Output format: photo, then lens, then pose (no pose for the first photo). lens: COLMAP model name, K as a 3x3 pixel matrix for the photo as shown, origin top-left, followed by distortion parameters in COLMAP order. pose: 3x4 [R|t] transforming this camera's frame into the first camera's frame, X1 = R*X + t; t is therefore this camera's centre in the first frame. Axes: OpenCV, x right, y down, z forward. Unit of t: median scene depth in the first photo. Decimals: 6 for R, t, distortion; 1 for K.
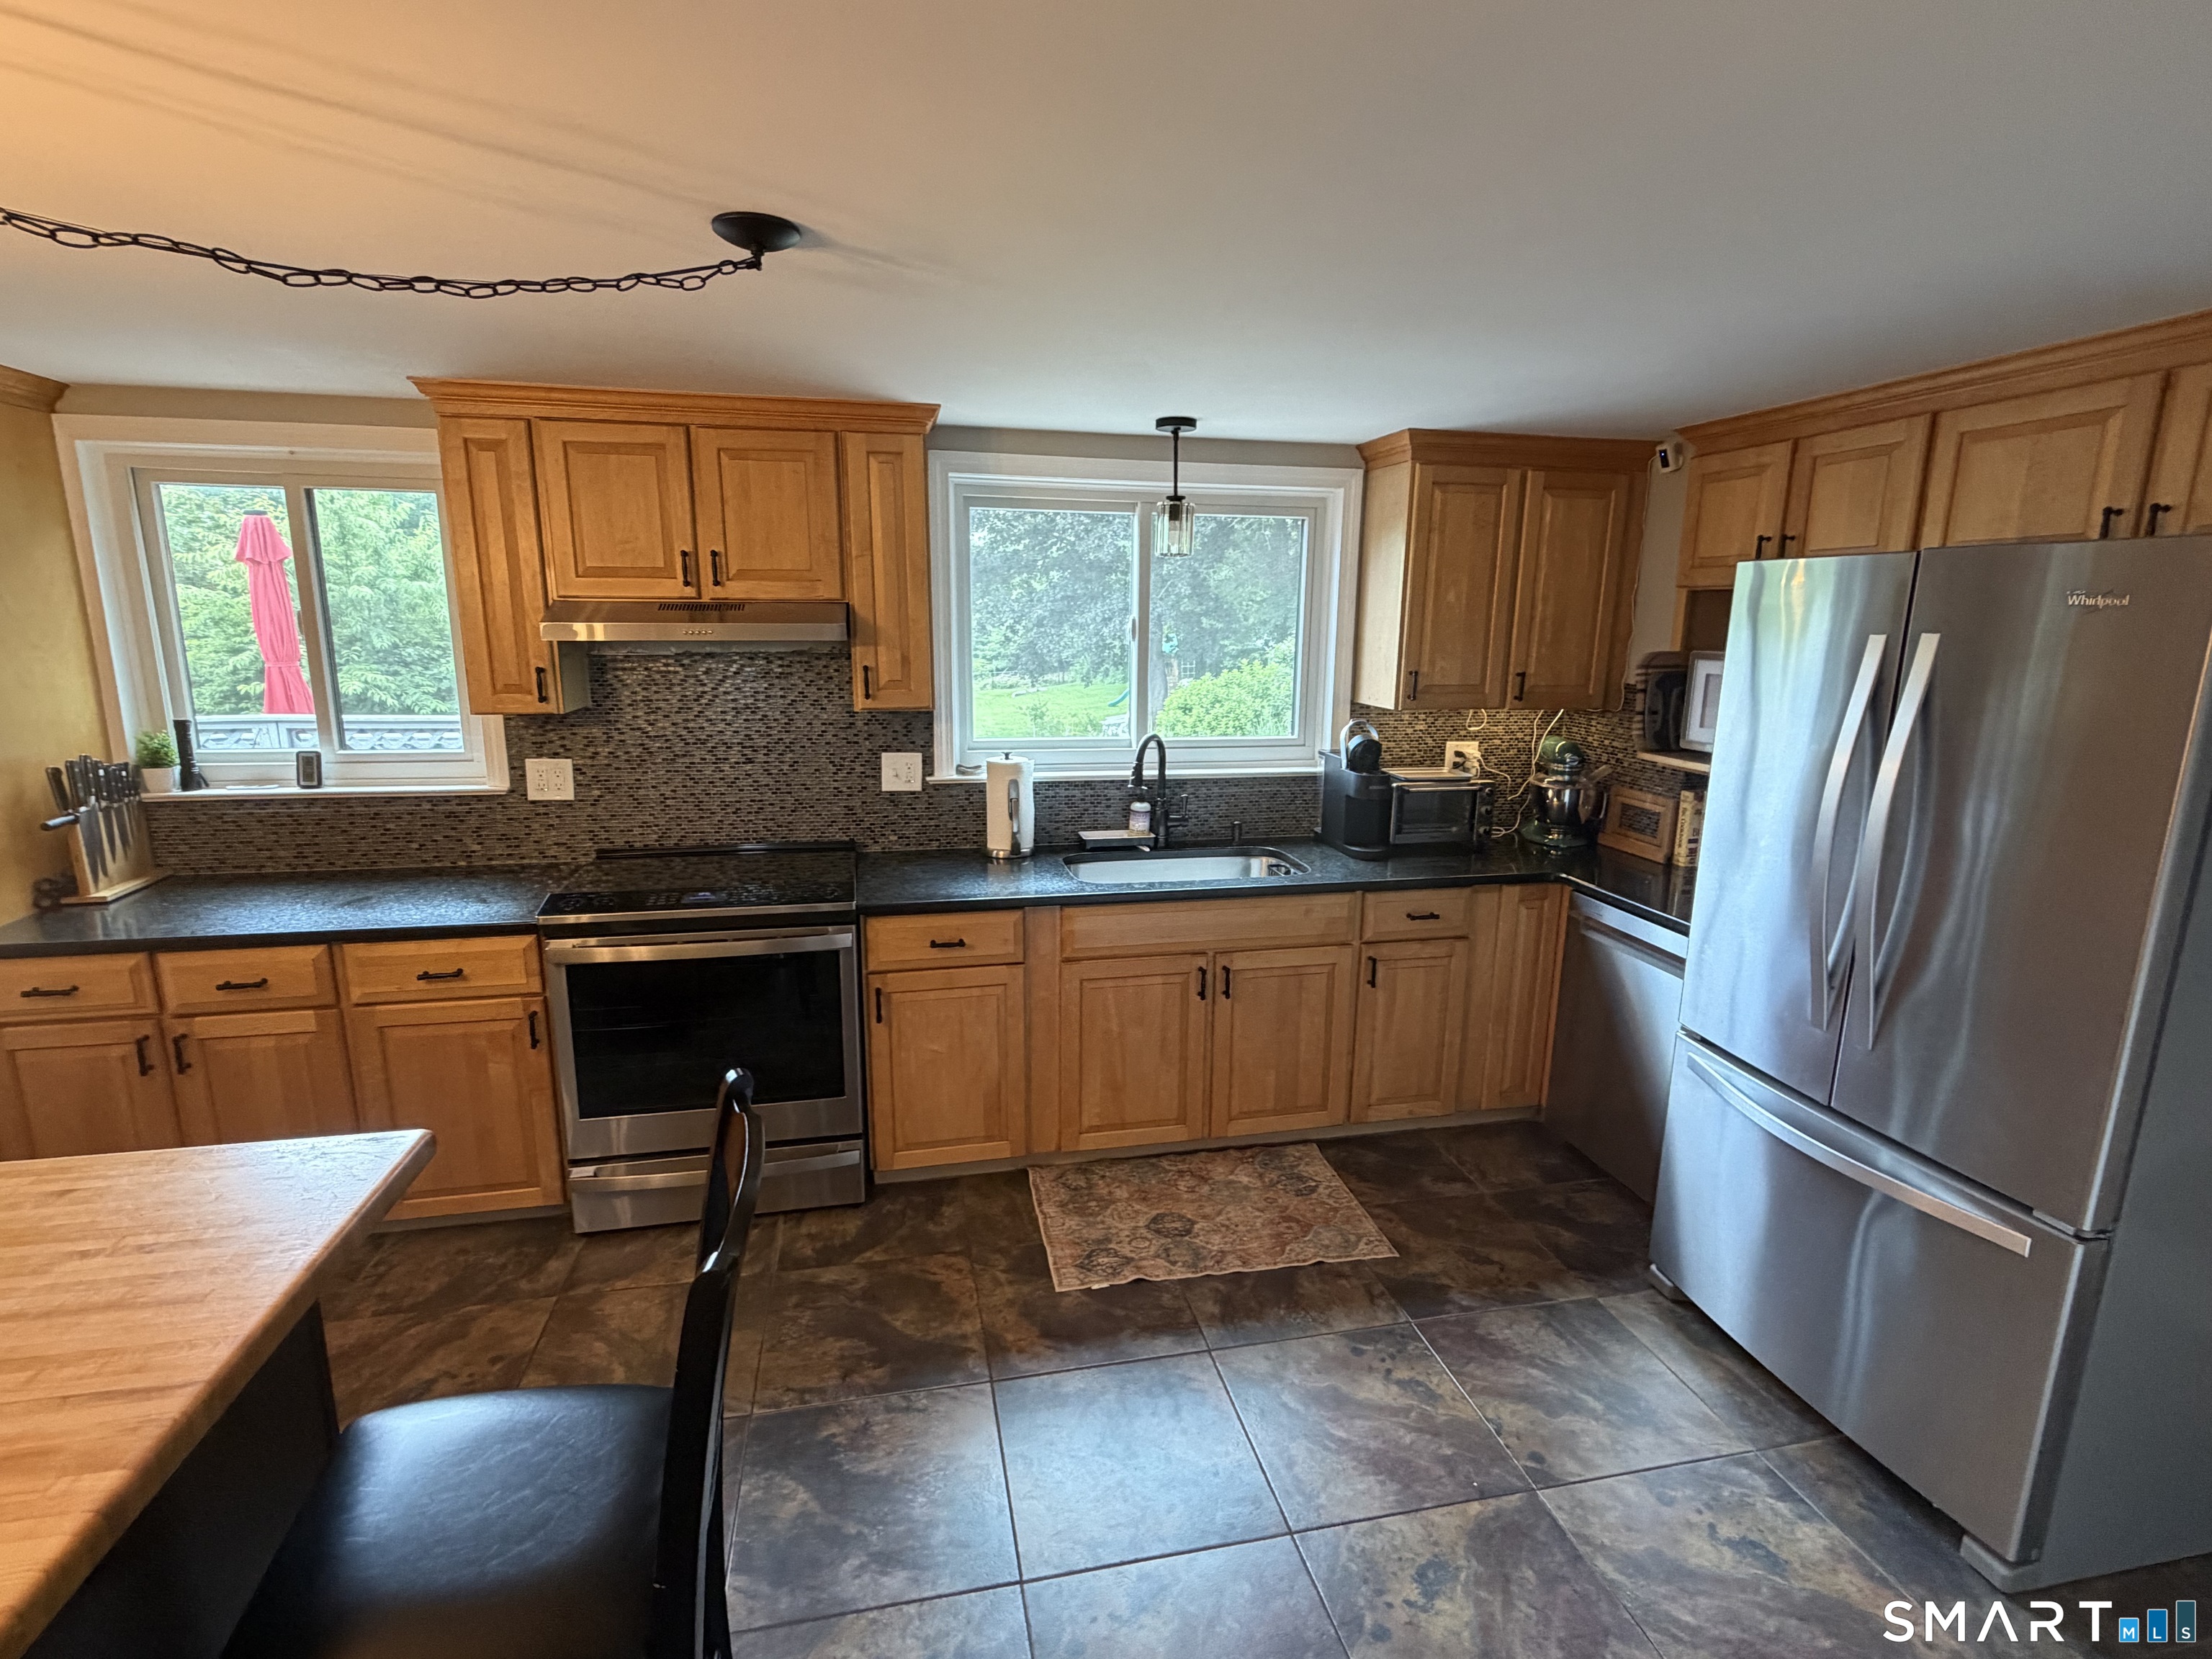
lens RADIAL K [[1067.9, 0, 1103.2], [0, 1067.9, 832.5], [0, 0, 1]] dist [0.003535, 0.000696]
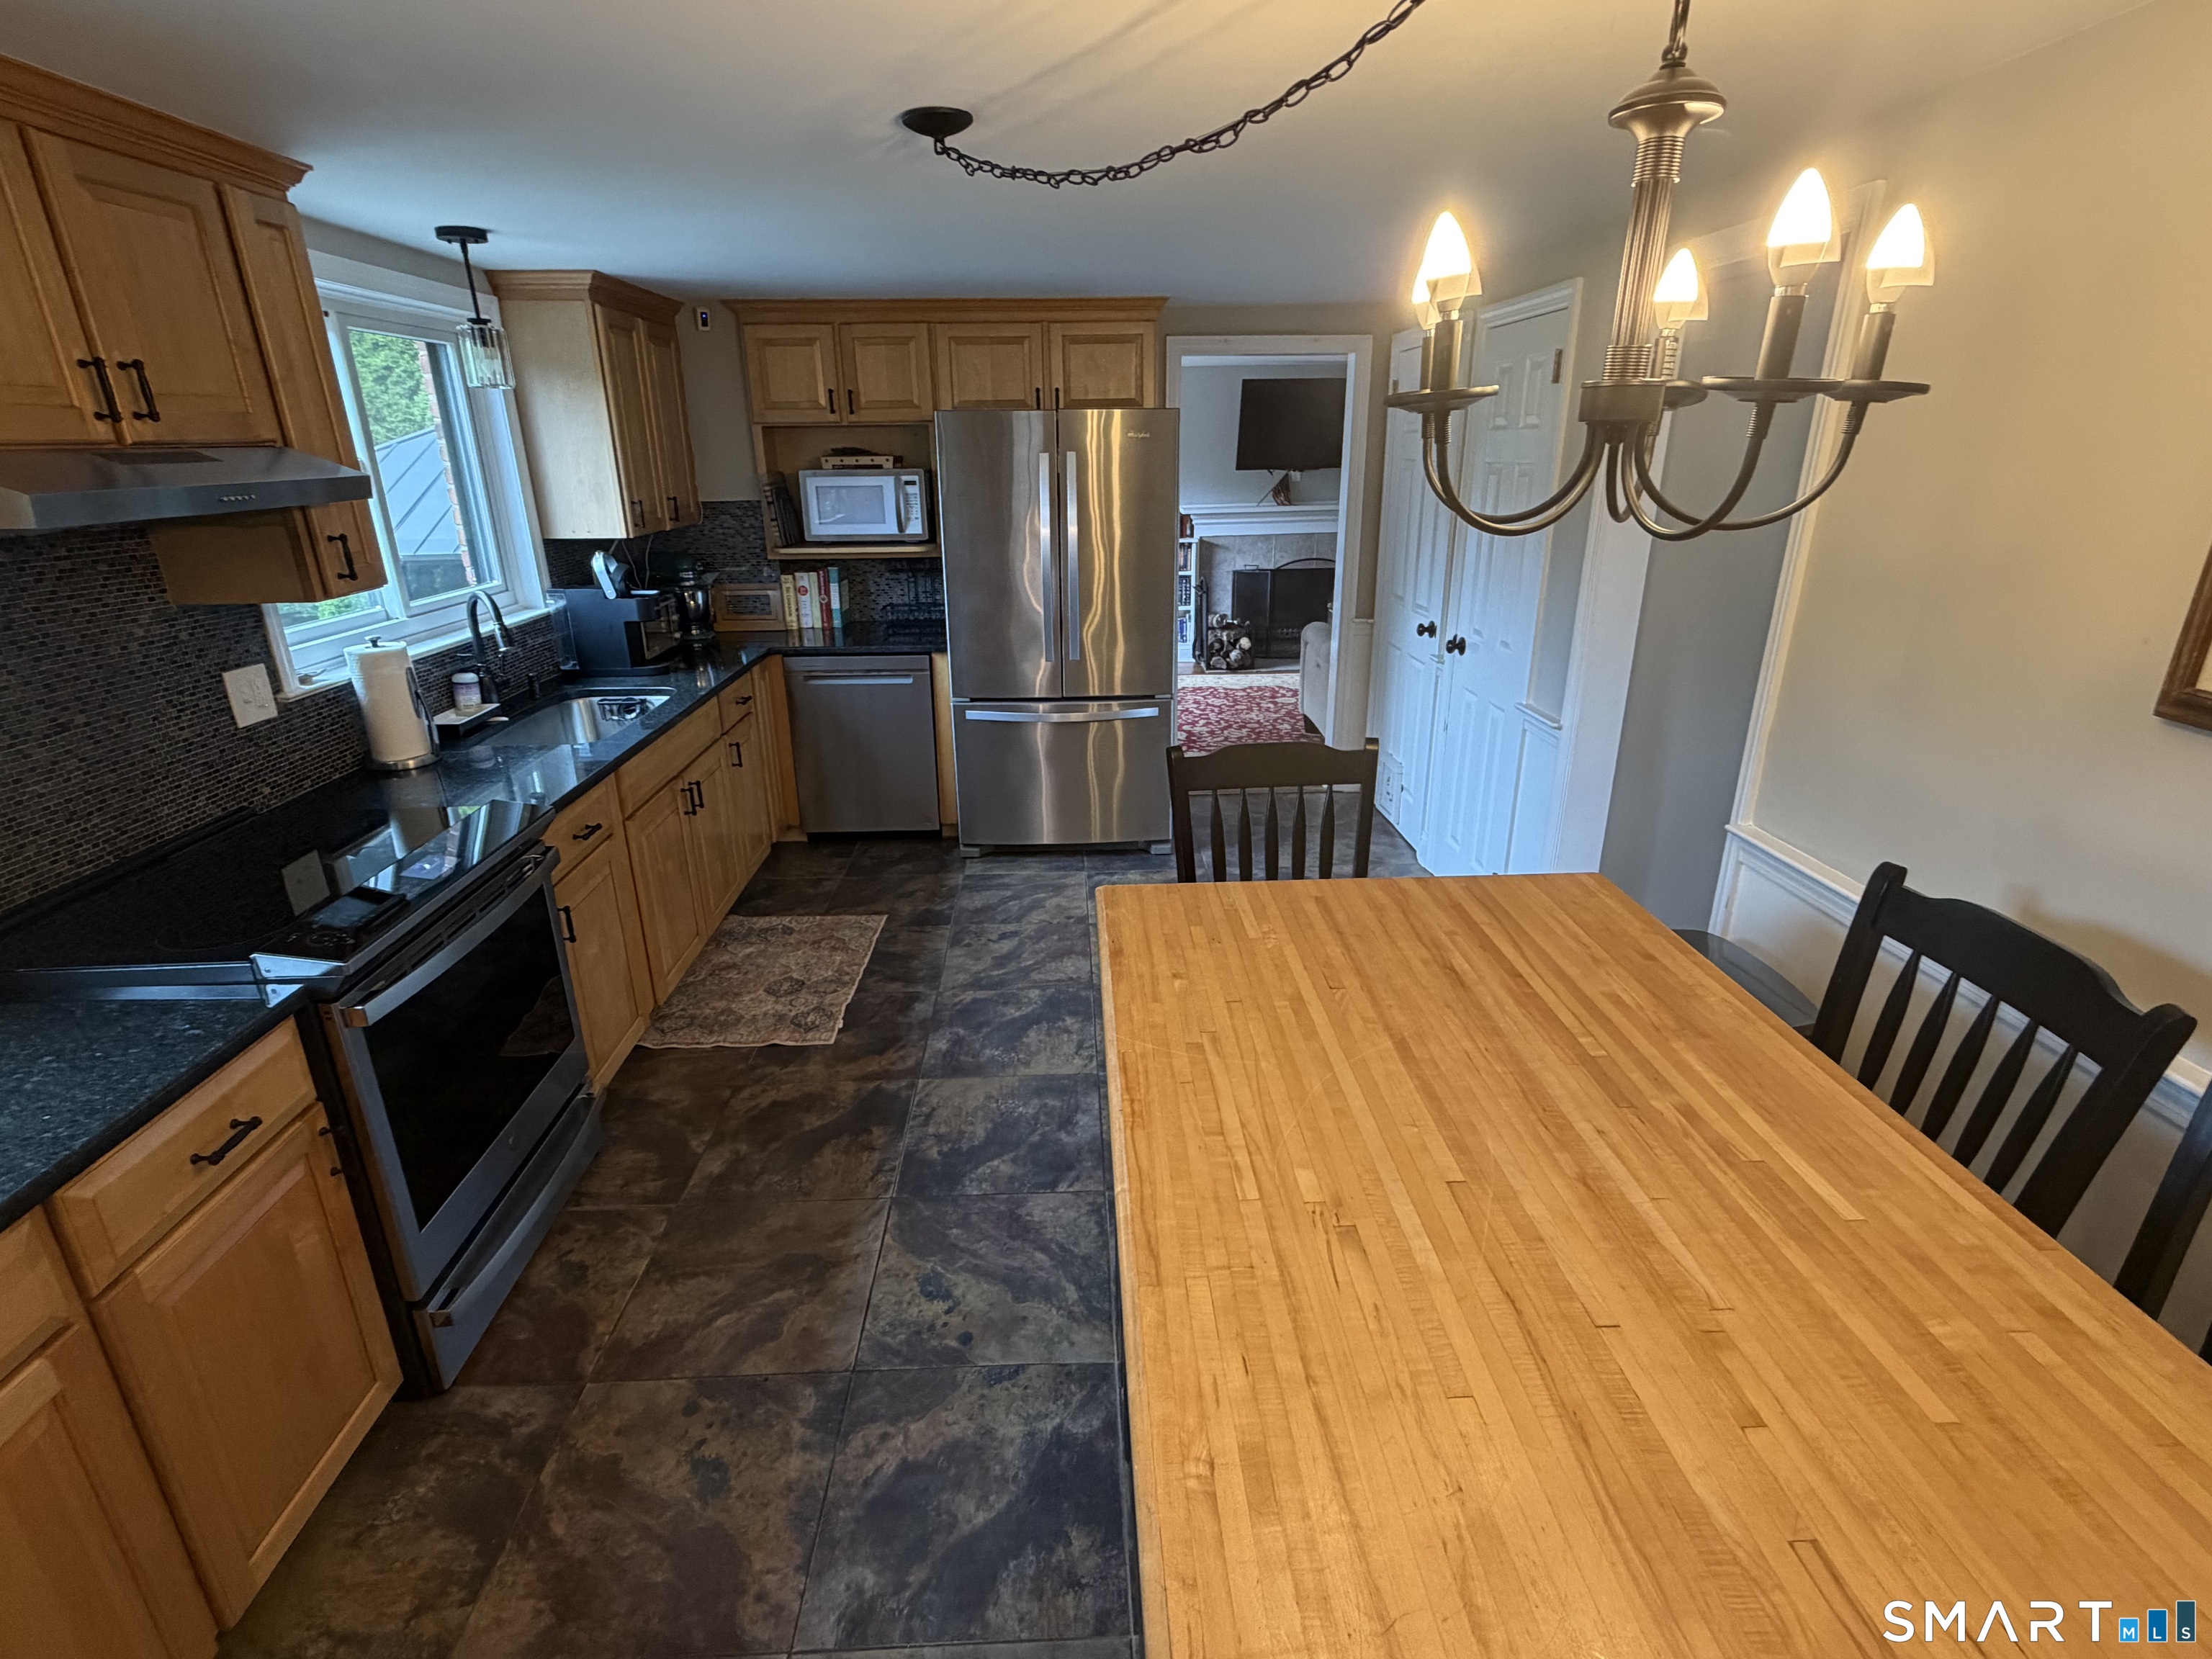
lens RADIAL K [[1067.9, 0, 1102.0], [0, 1067.9, 831.2], [0, 0, 1]] dist [0.003535, 0.000696]
pose [[0.173750, -0.350348, 0.920362, -0.885324], [0.211587, 0.926032, 0.312562, -0.086785], [-0.961791, 0.140429, 0.235028, 0.351451]]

— TASK —
Please copy out all of the material above again, line for line and character for character, but leave out the pictures.

— SOLUTION TO THIS PROBLEM —
Output format: photo, then lens, then pose (no pose for the first photo). lens: COLMAP model name, K as a 3x3 pixel matrix for the photo as shown, origin top-left, followed by distortion parameters in COLMAP order. pose: 3x4 [R|t] transforming this camera's frame into the first camera's frame, X1 = R*X + t; t is therefore this camera's centre in the first frame. Axes: OpenCV, x right, y down, z forward. Unit of t: median scene depth in the first photo. Decimals: 6 for R, t, distortion; 1 for K.
lens RADIAL K [[1067.9, 0, 1103.2], [0, 1067.9, 832.5], [0, 0, 1]] dist [0.003535, 0.000696]
lens RADIAL K [[1067.9, 0, 1102.0], [0, 1067.9, 831.2], [0, 0, 1]] dist [0.003535, 0.000696]
pose [[0.173750, -0.350348, 0.920362, -0.885324], [0.211587, 0.926032, 0.312562, -0.086785], [-0.961791, 0.140429, 0.235028, 0.351451]]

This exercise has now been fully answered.